Work request: Restate the entries word for word and skip every image.

Available data:
+ + +
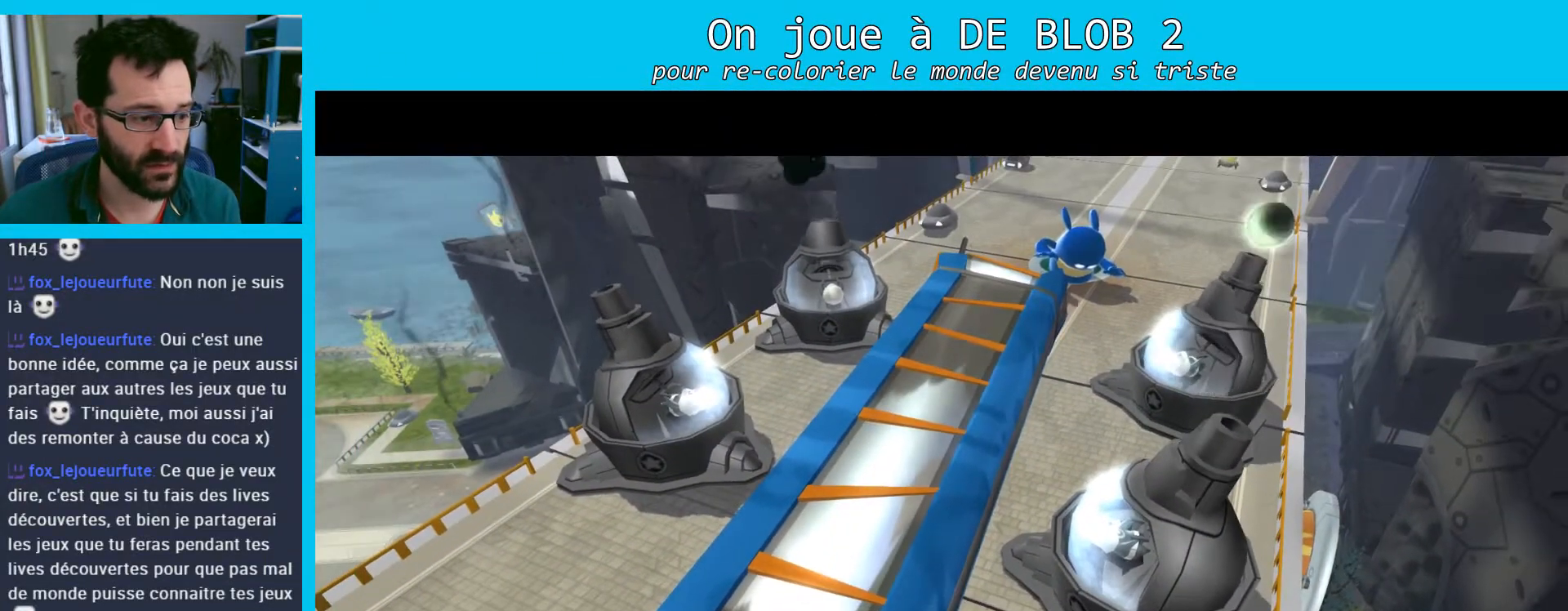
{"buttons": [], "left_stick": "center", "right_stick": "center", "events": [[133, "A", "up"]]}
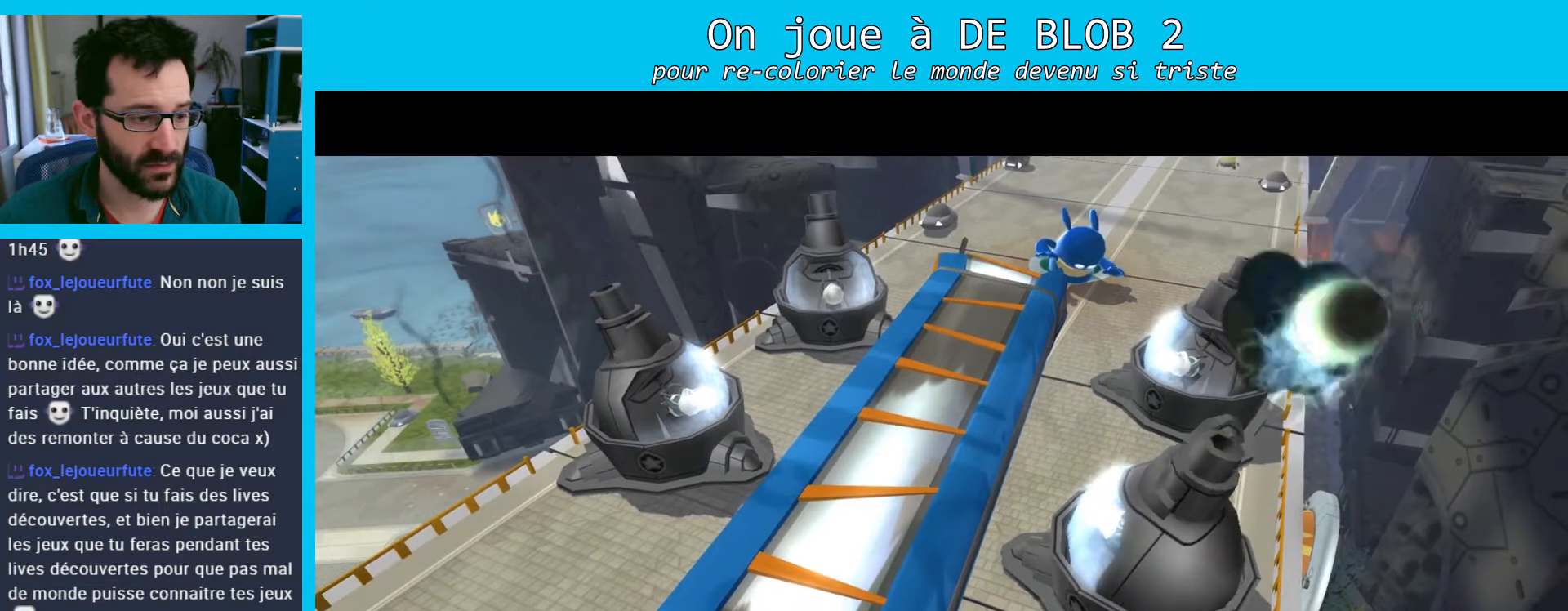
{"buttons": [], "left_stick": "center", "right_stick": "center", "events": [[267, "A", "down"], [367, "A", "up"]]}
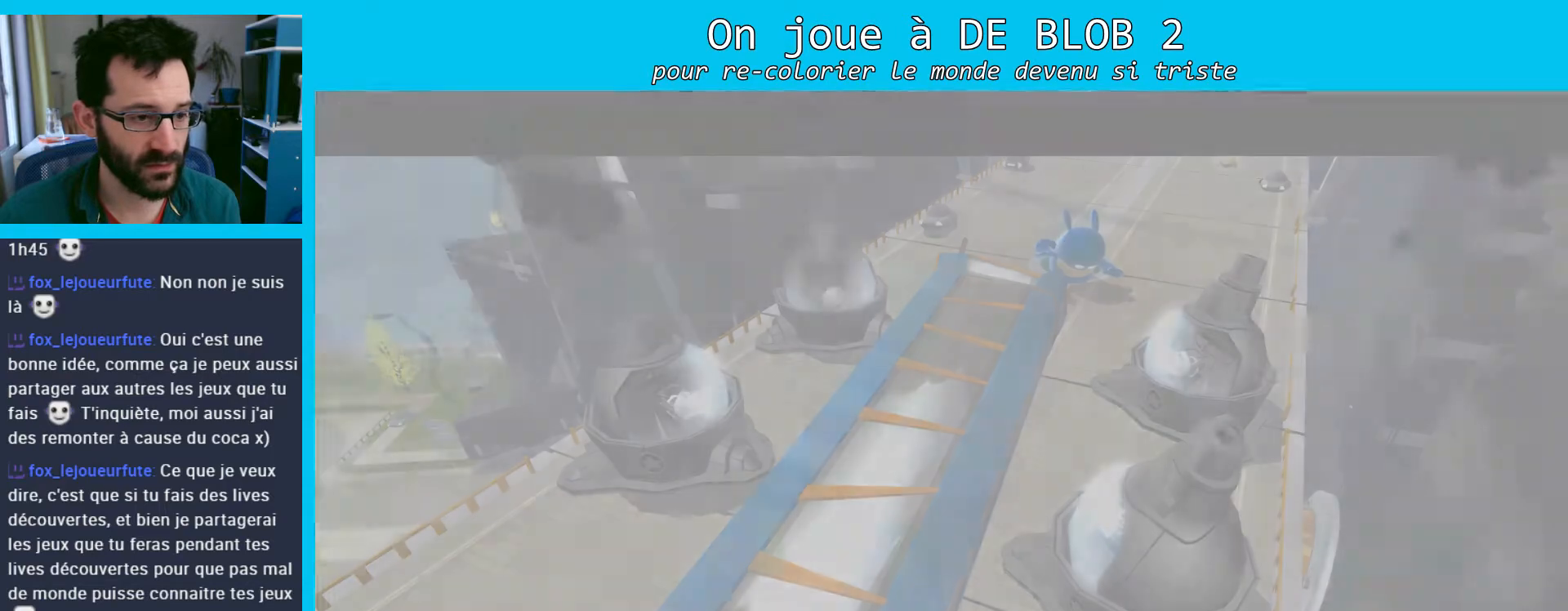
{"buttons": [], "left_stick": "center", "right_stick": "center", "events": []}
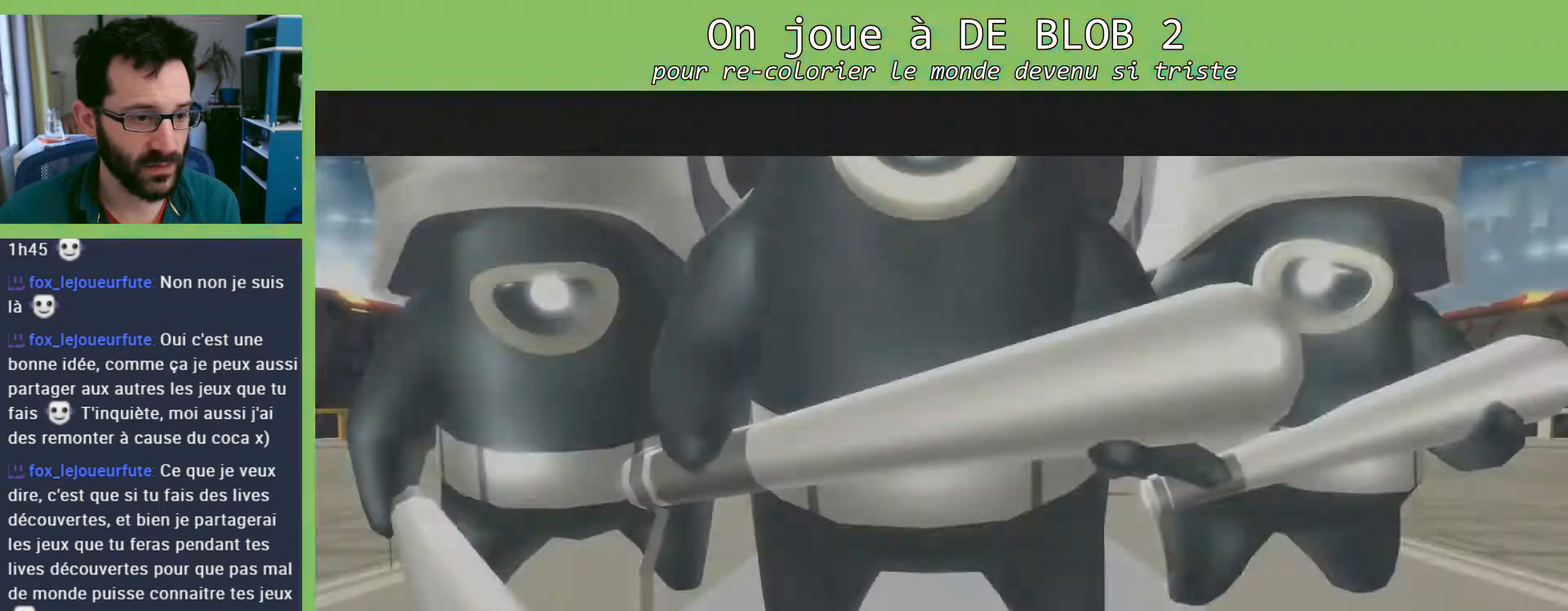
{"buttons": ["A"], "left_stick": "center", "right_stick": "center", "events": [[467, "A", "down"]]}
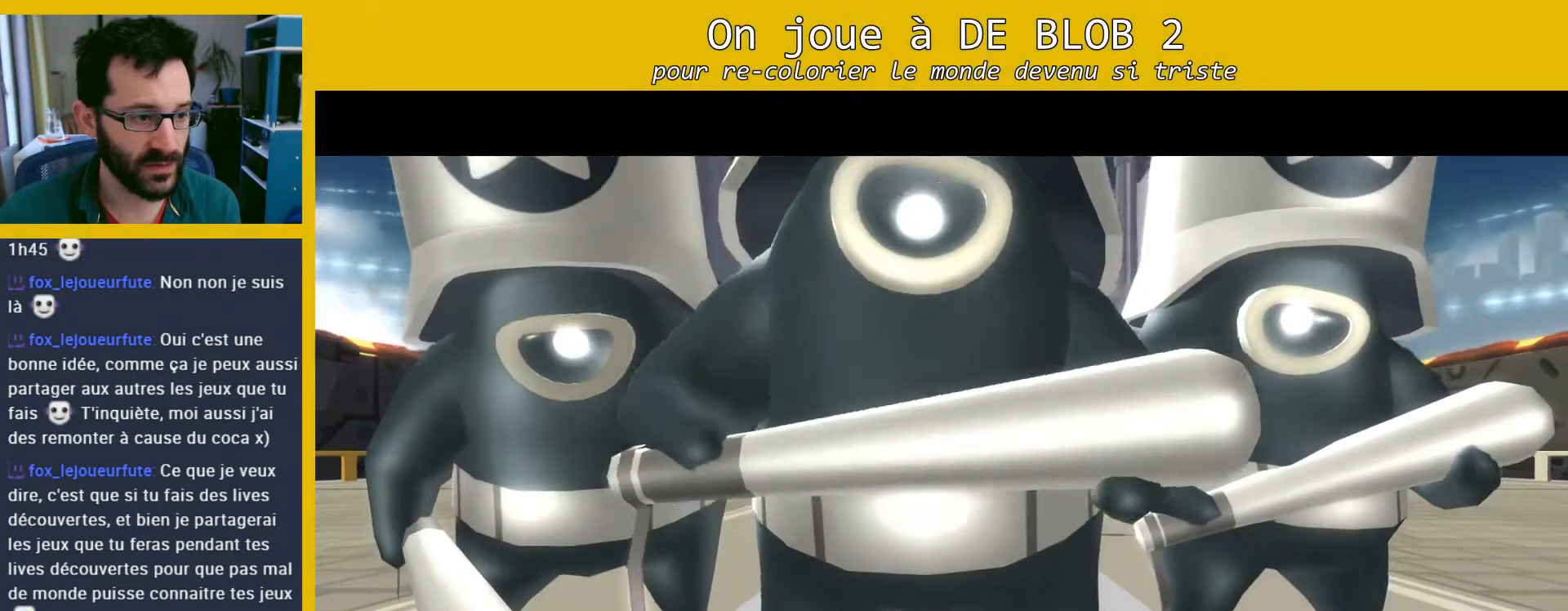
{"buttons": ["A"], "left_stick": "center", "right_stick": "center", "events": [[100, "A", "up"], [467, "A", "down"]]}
+ + +
The answer:
{"buttons": [], "left_stick": "center", "right_stick": "center", "events": [[133, "A", "up"]]}
{"buttons": [], "left_stick": "center", "right_stick": "center", "events": [[267, "A", "down"], [367, "A", "up"]]}
{"buttons": [], "left_stick": "center", "right_stick": "center", "events": []}
{"buttons": ["A"], "left_stick": "center", "right_stick": "center", "events": [[467, "A", "down"]]}
{"buttons": ["A"], "left_stick": "center", "right_stick": "center", "events": [[100, "A", "up"], [467, "A", "down"]]}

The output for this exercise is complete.